─── PROVIDED TEXT

Beagled for MS installed ???

Printable View

08-19-2008, 02:02 AM
unix

Beagled for MS installed ???

I did a ps -eF, and found this running:
beagled /usr/lib64/beagle/BeagleDaemon.exe --bg

WTF? Beagle should not be running, and .exe?

The results of file * and ls -l in /usr/lib64/beagle appear below.
My question is, has my machine been cracked? I installed compiz
last Saturday to play with it a little, but have disabled that.

I do download an indexing package from a remote server, which
is reported as having an incorrect authentication, but unless
there is a man in the middle relaying everything both ways in
addition to its malbeahavior this should not be the problem.

Does anyone else have this stuff on the system?

──────
─── DATASET EXCERPTS

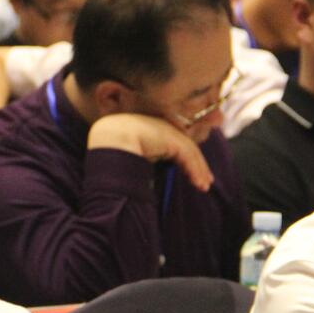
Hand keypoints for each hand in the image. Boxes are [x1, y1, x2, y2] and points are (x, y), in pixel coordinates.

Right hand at [88, 113, 213, 191]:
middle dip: (196, 165)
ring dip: (198, 170)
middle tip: (204, 181)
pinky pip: (188, 155)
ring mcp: (166, 130)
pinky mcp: (171, 137)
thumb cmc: (113, 149)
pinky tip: (198, 183)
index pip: (173, 143)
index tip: (191, 173)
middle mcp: (160, 126)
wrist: (110, 139)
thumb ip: (145, 155)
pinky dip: (195, 169)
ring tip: (203, 186)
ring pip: (189, 151)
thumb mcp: (132, 152)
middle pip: (185, 146)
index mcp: (149, 128)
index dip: (184, 158)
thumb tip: (149, 169)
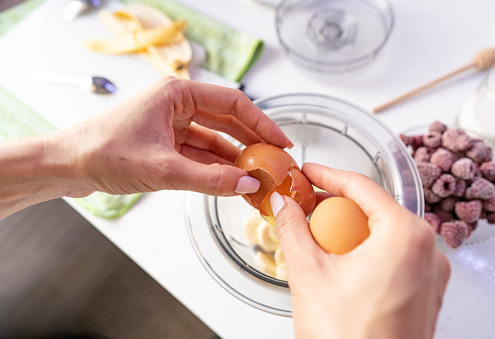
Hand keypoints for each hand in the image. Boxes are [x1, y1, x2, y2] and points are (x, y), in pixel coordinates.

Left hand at [61, 77, 290, 196]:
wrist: (65, 166)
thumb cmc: (102, 152)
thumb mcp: (162, 168)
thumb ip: (208, 178)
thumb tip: (247, 184)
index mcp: (177, 94)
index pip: (232, 104)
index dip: (261, 123)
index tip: (281, 142)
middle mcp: (177, 106)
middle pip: (227, 121)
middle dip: (252, 143)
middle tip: (276, 163)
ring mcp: (172, 126)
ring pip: (215, 140)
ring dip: (235, 159)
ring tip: (258, 178)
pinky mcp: (166, 144)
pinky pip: (200, 155)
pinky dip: (216, 168)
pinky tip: (232, 182)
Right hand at [270, 163, 449, 338]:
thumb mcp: (309, 274)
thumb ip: (293, 229)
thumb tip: (283, 205)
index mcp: (406, 235)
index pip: (362, 187)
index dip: (328, 175)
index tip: (308, 172)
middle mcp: (428, 250)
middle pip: (374, 210)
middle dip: (335, 208)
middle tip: (305, 209)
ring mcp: (430, 273)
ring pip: (383, 234)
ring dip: (348, 232)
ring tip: (317, 241)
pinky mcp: (425, 292)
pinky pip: (393, 257)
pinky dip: (364, 252)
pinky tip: (338, 265)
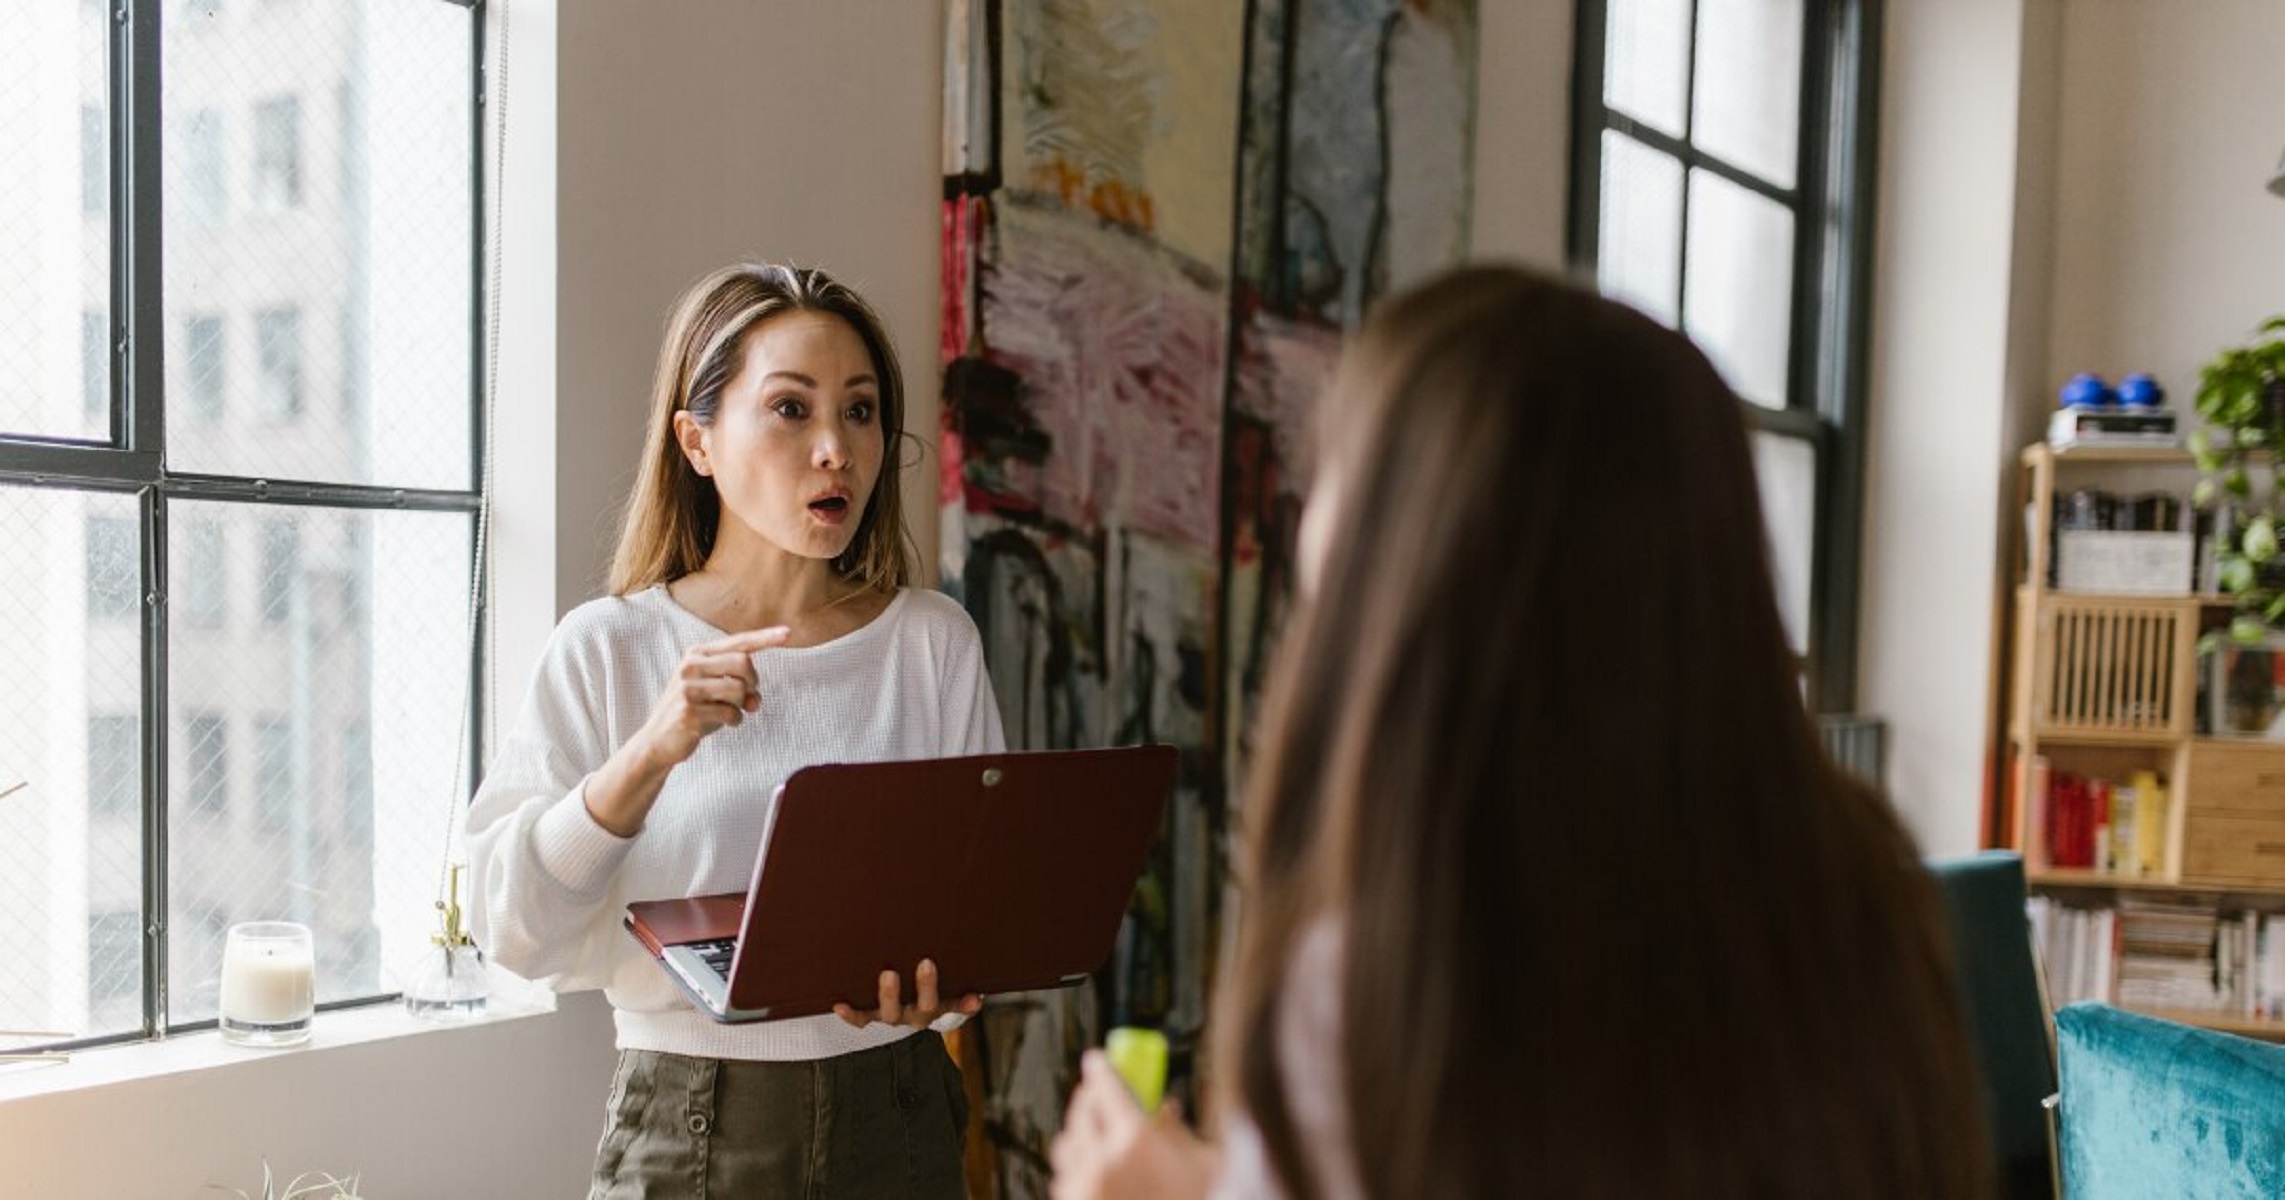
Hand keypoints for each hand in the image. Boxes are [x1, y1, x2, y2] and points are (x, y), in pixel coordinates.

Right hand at [634, 626, 789, 768]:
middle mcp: (690, 666)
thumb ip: (740, 685)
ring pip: (739, 690)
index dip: (765, 638)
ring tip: (727, 712)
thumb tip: (756, 700)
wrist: (659, 740)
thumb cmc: (694, 710)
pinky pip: (731, 713)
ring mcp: (687, 688)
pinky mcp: (689, 711)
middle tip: (747, 699)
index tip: (788, 633)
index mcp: (697, 654)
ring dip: (741, 705)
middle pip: (744, 663)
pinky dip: (734, 721)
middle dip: (753, 683)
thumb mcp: (714, 690)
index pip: (738, 641)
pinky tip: (722, 723)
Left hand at [831, 958, 983, 1028]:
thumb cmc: (918, 985)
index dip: (964, 1005)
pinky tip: (839, 1004)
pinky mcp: (868, 1016)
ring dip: (891, 995)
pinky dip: (850, 1013)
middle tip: (927, 963)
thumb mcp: (939, 985)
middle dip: (927, 986)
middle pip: (923, 1007)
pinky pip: (859, 1019)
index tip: (974, 996)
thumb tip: (978, 989)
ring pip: (891, 1013)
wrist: (891, 1003)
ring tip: (889, 974)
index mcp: (935, 1006)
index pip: (952, 1006)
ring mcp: (891, 1015)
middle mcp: (914, 1015)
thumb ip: (958, 988)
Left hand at [1049, 1050, 1218, 1199]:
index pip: (1107, 1086)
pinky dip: (1076, 1168)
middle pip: (1081, 1111)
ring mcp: (1082, 1191)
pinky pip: (1065, 1180)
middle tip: (1100, 1092)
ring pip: (1067, 1145)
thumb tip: (1162, 1108)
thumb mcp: (1204, 1165)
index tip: (1099, 1060)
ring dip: (1080, 1133)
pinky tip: (1095, 1173)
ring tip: (1098, 1134)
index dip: (1102, 1068)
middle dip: (1089, 1097)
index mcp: (1136, 1141)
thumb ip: (1178, 1132)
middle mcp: (1101, 1162)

──────

> **WHAT YOU HAVE TO DO**
List the commands whose output the poster of the Beagle forum post says they looked at. Please disregard the lines; they have nothing to do with this.

> **ANSWER BOX**
ps -eF
file *
ls -l